Oh. If I wasn't an only child I think you might be my younger sister. Your mother sounds rather like mine. I've spend 52.5 years trying to please mine and would like to please her before she dies but I really don't think it's going to happen.

I tell dd she's the best and most loved dd every day grin

M0naLisa Sat 12-Jan-13 00:11:20

No I've hung up on both my parents before. Even told my dad to fuck off before hanging up before hmm

I've hung up very occasionally.
I phone back later when changing the subject is a more viable option wink

LaCiccolina Fri 11-Jan-13 22:05:28

God sounds like mil. She's got this idea of m/d relations that's so picture book. I know no one with it in rl. Drives me bats. If I didn't hang up I might lose it entirely sometimes...

GregBishopsBottomBitch Fri 11-Jan-13 21:13:00

Holly "To fill in gaps in one's memory with fabrications that one believes to be facts". Basically a liar

TalkativeJim Fri 11-Jan-13 21:09:37

Next time she says that, just reply 'What a shame. Looks like you're going to have to settle for a normal adult to adult relationship where the respect goes both ways. Or no relationship at all, of course- that's always an option' (big smile) smile

HollyBerryBush Fri 11-Jan-13 21:07:26

confabulator

whats one of those?

SqueakyGeek Fri 11-Jan-13 21:05:22

Thanks ladies, she always tries to make me feel like I'm the abnormal one for not listening to her every word like in a 'normal mother daughter relationship' - her words.
Thanks pixie, that's the usual run of events here too.

GregBishopsBottomBitch Fri 11-Jan-13 21:00:13

Nope, it would've just made you angry, cut the call, ignore it all.

YANBU.

I do the same to my Mum when she changes her story. I've warned her I'll do it so I do. I don't care if it's rude, usually she's making events up in her head so that it benefits her.

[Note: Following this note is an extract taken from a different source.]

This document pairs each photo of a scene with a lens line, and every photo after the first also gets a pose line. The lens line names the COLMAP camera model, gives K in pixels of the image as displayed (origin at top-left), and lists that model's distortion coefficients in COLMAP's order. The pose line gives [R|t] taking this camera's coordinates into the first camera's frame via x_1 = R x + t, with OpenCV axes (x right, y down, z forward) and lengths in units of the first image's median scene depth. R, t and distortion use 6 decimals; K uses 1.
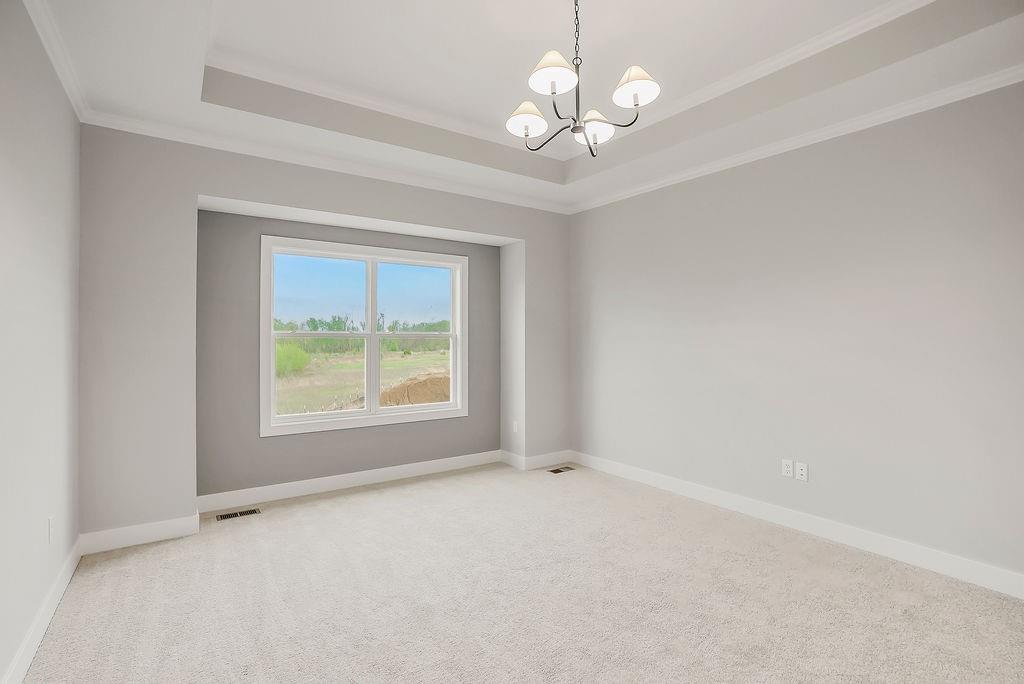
lens RADIAL K [[473.9, 0, 512.3], [0, 473.9, 333.8], [0, 0, 1]] dist [-0.045864, 0.025271]
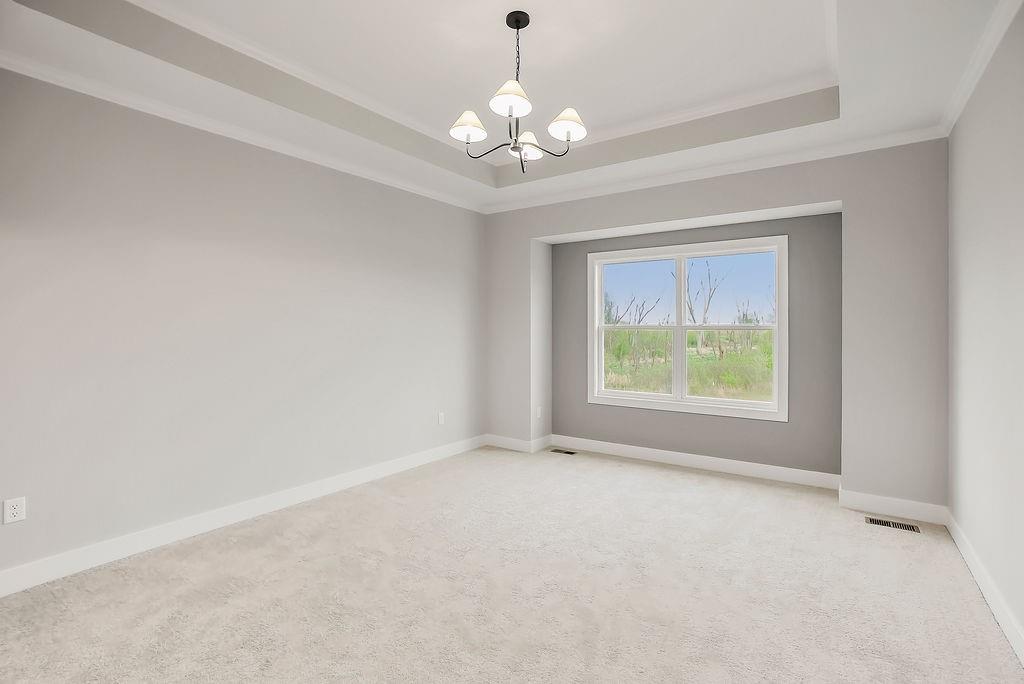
lens RADIAL K [[473.9, 0, 512.3], [0, 473.9, 333.8], [0, 0, 1]] dist [-0.045864, 0.025271]
pose [[0.357981, 0.012668, -0.933643, 0.654478], [0.003143, 0.999886, 0.014772, -0.000501], [0.933724, -0.008223, 0.357900, 0.300435]]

Bubblegum78 Fri 11-Jan-13 20:57:48

If it saves shouting at her, probably for the best.

I've hung up on my mum before now. x

Alliwantisaroomsomewhere Fri 11-Jan-13 20:55:25

YANBU.

Pippinintherain Fri 11-Jan-13 20:54:47

No, I do it all the time.
Saves me shouting at her.

Stixswhichtwizzle Fri 11-Jan-13 20:52:58

Nope!

Tee2072 Fri 11-Jan-13 20:52:43

No. I hang up on my mother all the time for similar reasons.

LaCiccolina Fri 11-Jan-13 20:52:29

No. It's actually quite cathartic to hang up on mother once in a while.